Sabina Park is cutting it fine. Jamaica’s famous ground has never staged a day-night Test and, with Australia due in on 12 July, work on the floodlights and the electronic scoreboard is running late. The venue needs a final thumbs-up from ICC officials early next week; without it, the third Test of the series cannot be played under lights.
The root of the problem is timing. The six new light towers were supposed to be up before the end of last year, then by May, yet crews only finished lifting them into position a few days ago.

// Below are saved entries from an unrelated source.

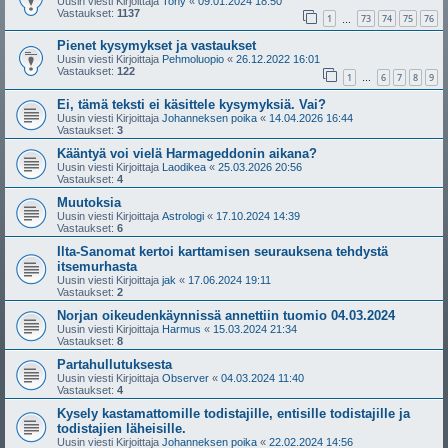
Uusin viesti Kirjoittaja
Tony
«
09.01.2024 18:50
Vastaukset:
1137
1
73
74
75
76
…
Pienet kysymykset ja vastaukset
Uusin viesti Kirjoittaja
Pehmoluopio
«
26.12.2022 16:01
Vastaukset:
122
1
6
7
8
9
…
Ei, tämä teksti ei käsittele kysymyksiä. Vai?
Uusin viesti Kirjoittaja
Johanneksen poika
«
14.04.2026 16:44
Vastaukset:
3
Kääntyä voi vielä Harmageddonin aikana?
Uusin viesti Kirjoittaja
Laodikea
«
25.03.2026 20:56
Vastaukset:
4
Muutoksia
Uusin viesti Kirjoittaja
Astrologi
«
17.10.2024 14:39
Vastaukset:
6
Ilta-Sanomat kertoi karttamisen seurauksena tehdystä
itsemurhasta
Uusin viesti Kirjoittaja
jak
«
17.06.2024 19:11
Vastaukset:
2
Norjan oikeudenkäynnissä annettiin tuomio 04.03.2024
Uusin viesti Kirjoittaja
Harmus
«
15.03.2024 21:34
Vastaukset:
8
Partahullutuksesta
Uusin viesti Kirjoittaja
Observer
«
04.03.2024 11:40
Vastaukset:
4
Kysely kastamattomille todistajille, entisille todistajille ja
todistajien läheisille.
Uusin viesti Kirjoittaja
Johanneksen poika
«
22.02.2024 14:56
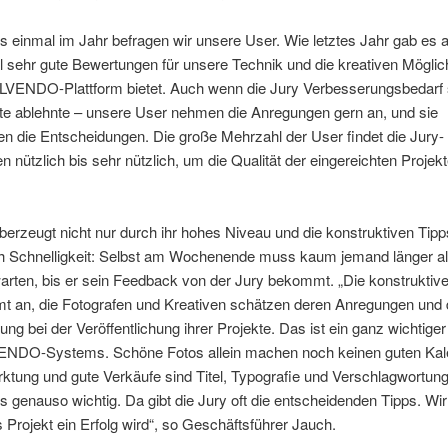
 einmal im Jahr befragen wir unsere User. Wie letztes Jahr gab es 
 sehr gute Bewertungen für unsere Technik und die kreativen Möglic
ALVENDO-Plattform bietet. Auch wenn die Jury Verbesserungsbedarf
kte ablehnte – unsere User nehmen die Anregungen gern an, und sie
en die Entscheidungen. Die große Mehrzahl der User findet die Jury-
 nützlich bis sehr nützlich, um die Qualität der eingereichten Projek
berzeugt nicht nur durch ihr hohes Niveau und die konstruktiven Tip
h Schnelligkeit: Selbst am Wochenende muss kaum jemand länger al
rten, bis er sein Feedback von der Jury bekommt. „Die konstruktive
t an, die Fotografen und Kreativen schätzen deren Anregungen und 
ung bei der Veröffentlichung ihrer Projekte. Das ist ein ganz wichtige
NDO-Systems. Schöne Fotos allein machen noch keinen guten Kale
ktung und gute Verkäufe sind Titel, Typografie und Verschlagwortun
 genauso wichtig. Da gibt die Jury oft die entscheidenden Tipps. Wir 
 Projekt ein Erfolg wird“, so Geschäftsführer Jauch.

A recent trial revealed one dim patch in front of the Kingston Cricket Club stand, an area that has to be fixed before the match can use the pink ball.
“I’m pretty sure about that [being ready],” JCA president Dr Donovan Bennett told the Jamaica Observer. “I’m a little bit uneasy because I would have hoped that everything would have been completed by now but when you’re doing construction, as you go along there are a lot of unforeseen circumstances that you’re challenged with which will push you back and that’s exactly what has happened with the lights and the scoreboard.”

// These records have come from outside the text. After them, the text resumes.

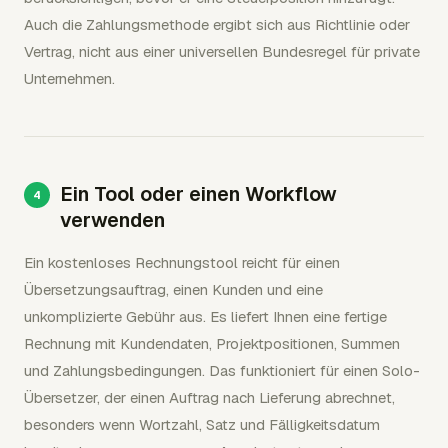
Auch die Zahlungsmethode ergibt sich aus Richtlinie oder
Vertrag, nicht aus einer universellen Bundesregel für private
Unternehmen.
Ein Tool oder einen Workflow
verwenden
Ein kostenloses Rechnungstool reicht für einen
Übersetzungsauftrag, einen Kunden und eine
unkomplizierte Gebühr aus. Es liefert Ihnen eine fertige
Rechnung mit Kundendaten, Projektpositionen, Summen
und Zahlungsbedingungen. Das funktioniert für einen Solo-
Übersetzer, der einen Auftrag nach Lieferung abrechnet,
besonders wenn Wortzahl, Satz und Fälligkeitsdatum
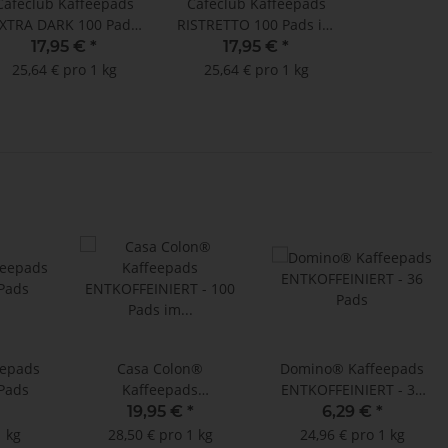
Caféclub Kaffeepads
Caféclub Kaffeepads
XTRA DARK 100 Pads
RISTRETTO 100 Pads im
im Megabeutel
Megabeutel
17,95 €
*
17,95 €
*
25,64 € pro 1 kg
25,64 € pro 1 kg
epads
Casa Colon®
Domino® Kaffeepads
Pads
Kaffeepads
ENTKOFFEINIERT - 36
ENTKOFFEINIERT - 100
Pads
19,95 €
*
6,29 €
*
Pads im Megabeutel
1 kg
28,50 € pro 1 kg
24,96 € pro 1 kg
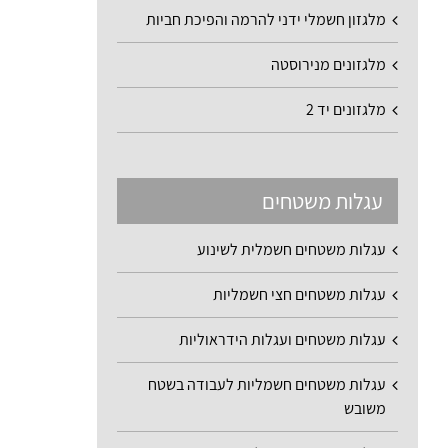
מלגזון חשמלי ידני להרמה והפיכת חביות
מלגזונים מנירוסטה
מלגזונים יד 2
עגלות משטחים
עגלות משטחים חשמלית לשינוע
עגלות משטחים חצי חשמליות
עגלות משטחים ועגלות הידראוליות
עגלות משטחים חשמליות לעבודה בשטח
משובש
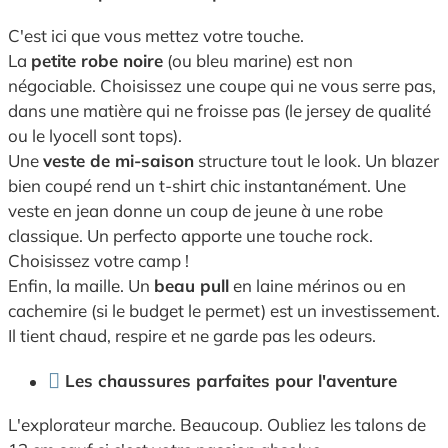
C'est ici que vous mettez votre touche.
La
petite robe noire
(ou bleu marine) est non
négociable. Choisissez une coupe qui ne vous serre pas,
dans une matière qui ne froisse pas (le jersey de qualité
ou le lyocell sont tops).
Une
veste de mi-saison
structure tout le look. Un blazer
bien coupé rend un t-shirt chic instantanément. Une
veste en jean donne un coup de jeune à une robe
classique. Un perfecto apporte une touche rock.
Choisissez votre camp !
Enfin, la maille. Un
beau pull
en laine mérinos ou en
cachemire (si le budget le permet) est un investissement.
Il tient chaud, respire et ne garde pas les odeurs.
Les chaussures parfaites pour l'aventure
L'explorateur marche. Beaucoup. Oubliez les talons de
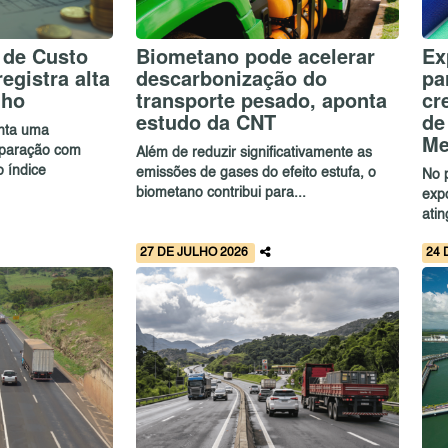
 de Custo
Biometano pode acelerar
Ex
egistra alta
descarbonização do
pa
lho
transporte pesado, aponta
cr
estudo da CNT
de
enta uma
Me
paração com
Além de reduzir significativamente as
 índice
emissões de gases do efeito estufa, o
No 
biometano contribui para...
exp
ati
27 DE JULHO 2026
24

He remains upbeat, despite the tight schedule: “But we’re on target, I’m confident that we’ll be okay with both the lighting and the scoreboard for the 12th, when the games are scheduled, I’m sure we’ll be okay.”
Bennett added a note of detail only a project manager could love. “Certain areas of the field are way above the international requirements but there’s one area that we need to work on to get it up…the English, who supplied the lights, they will be coming in on the seventh [Monday] with a laser beam to do the final fine-tuning.”
Cricket West Indies share that optimism and have told team managements to prepare for a pink-ball contest. The upgrades, including a replay screen funded by the Indian government, must still pass independent light-meter tests once the laser adjustment is done.
If everything comes together, the match will be only the Caribbean’s second day-night Test, the first being Sri Lanka’s win in Barbados back in 2018. Australia, by contrast, treat the format as routine. They have played 13 day-night Tests, winning 12, with the lone defeat coming against West Indies in Brisbane last year.
Should Sabina Park get its approval, it will also stage the first two T20 internationals of the tour under lights—a useful, low-stakes rehearsal for both bulb and batter alike.